Ilustrasi.
JAKARTA, DDTCNews – PMK 118/2024 mengatur batas waktu pemberian surat keterangan mengenai hal yang menjadi dasar pengenaan pajak, penghitungan rugi, serta pemotongan atau pemungutan pajak, dalam rangka pengajuan keberatan.
Berdasarkan Pasal 12 ayat (3) PMK 118/2024, direktur jenderal (dirjen) pajak wajib menyampaikan surat keterangan tersebut maksimal 1 bulan sejak tanggal permohonan diterima. Permohonan dalam konteks ini mengacu pada permintaan keterangan dari wajib pajak untuk keperluan pengajuan keberatan.
“Dirjen pajak menyampaikan surat keterangan ... dalam jangka waktu paling lama 1 (satu) bulan sejak tanggal diterima permohonan,” bunyi Pasal 12 ayat (3) PMK 118/2024, dikutip pada Senin (20/1/2024).
Sesuai dengan ketentuan, wajib pajak yang ingin mengajukan keberatan dapat meminta keterangan mengenai hal yang menjadi dasar pengenaan pajak, penghitungan rugi, serta pemotongan atau pemungutan pajak yang telah ditetapkan, kepada dirjen pajak.
Wajib pajak dapat meminta keterangan tersebut dengan mengajukan permohonan melalui Kantor Pelayanan Pajak (KPP) tempat wajib pajak terdaftar. Atas permintaan tersebutlah, dirjen pajak harus menyampaikan surat keterangan dalam jangka waktu maksimal 1 bulan sejak tanggal diterimanya permohonan.
Perlu diperhatikan, pemberian keterangan oleh dirjen pajak atas permohonan wajib pajak tersebut tidak menambah jangka waktu pengajuan keberatan. Hal ini sebagaimana diatur dalam Pasal 12 ayat (4) PMK 118/2024.
Adapun PMK 118/2024 berlaku mulai 1 Januari 2025. Berlakunya, PMK 118/2024 sekaligus mencabut sejumlah peraturan terdahulu di antaranya PMK 9/2013 s.t.d.d PMK 202/2015 yang mengatur tata cara pengajuan dan penyelesaian keberatan.

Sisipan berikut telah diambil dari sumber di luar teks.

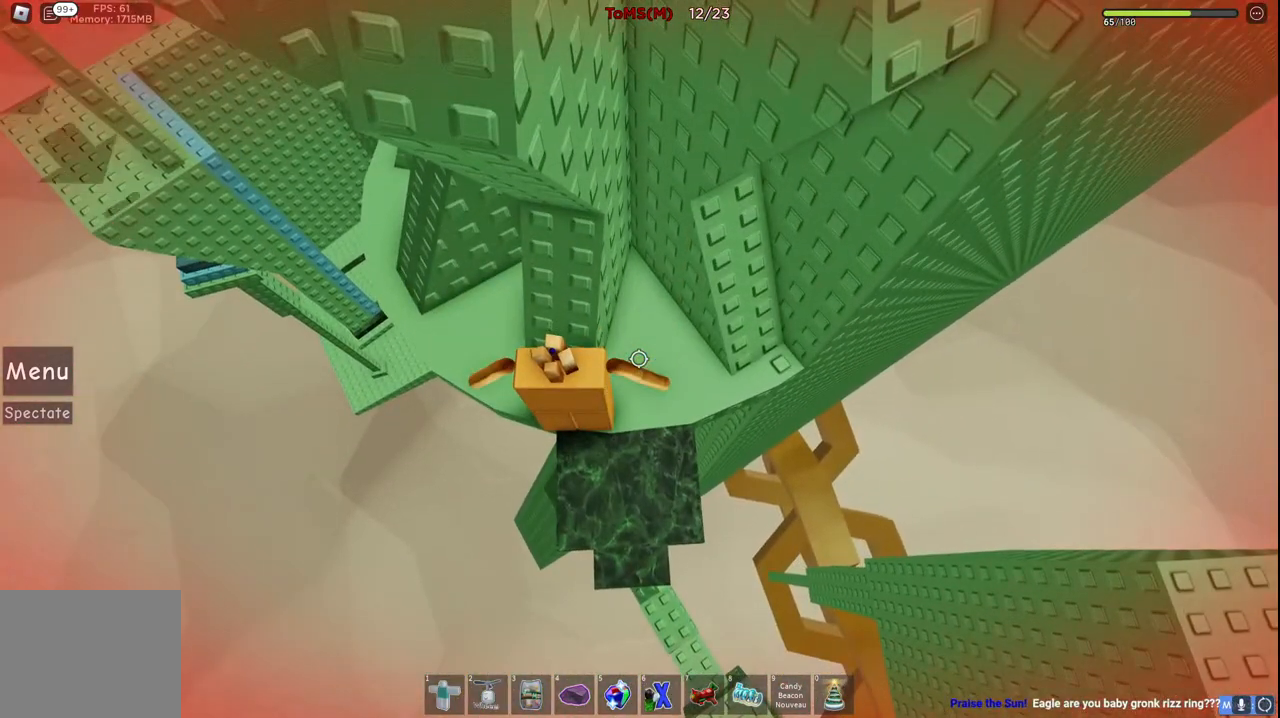
{"keys": ["w"], "events": [[67, "s", "down"], [150, "space", "down"], [167, "w", "down"], [250, "s", "up"], [300, "space", "up"]]}
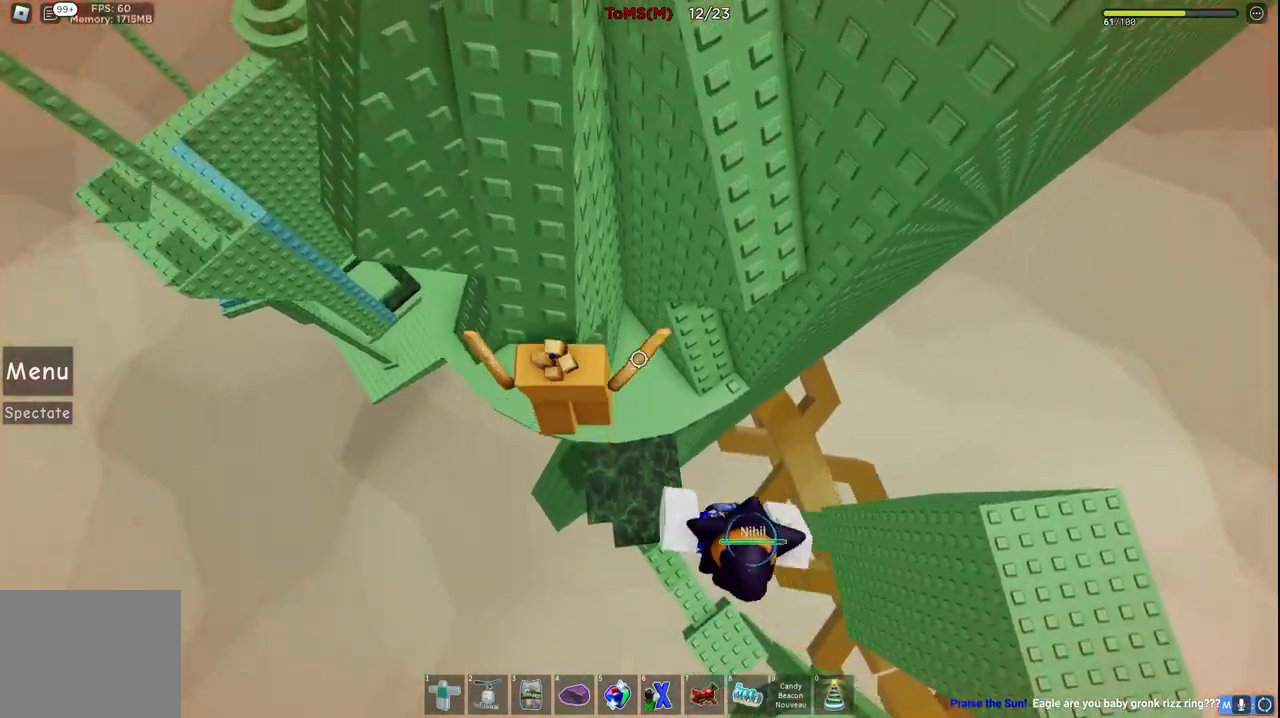
{"keys": ["s", "shift"], "events": [[234, "w", "up"], [484, "s", "down"], [484, "shift", "down"]]}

Apabila disandingkan, PMK 9/2013 s.t.d.d PMK 202/2015 belum mengatur batas waktu pemberian surat keterangan tersebut. Adapun Pasal 10 PMK 9/2013 hanya mengatur hak permintaan keterangan dari wajib pajak kepada dirjen pajak, tetapi tidak menyebut batas waktu pemberiannya.
Sebagai informasi, hak untuk meminta keterangan mengenai dasar pengenaan pajak, penghitungan rugi, atau pemotongan atau pemungutan pajak yang telah ditetapkan, sudah dijamin dalam Pasal 25 ayat (6) Undang-Undang Ketentuan Umum dan Tata Cara Perpajakan (UU KUP).
Berdasarkan penjelasan Pasal 25 ayat (6) UU KUP, hak tersebut diberikan agar wajib pajak dapat menyusun keberatan dengan alasan yang kuat. Untuk itu, dirjen pajak berkewajiban untuk memenuhi permintaan tersebut. (sap)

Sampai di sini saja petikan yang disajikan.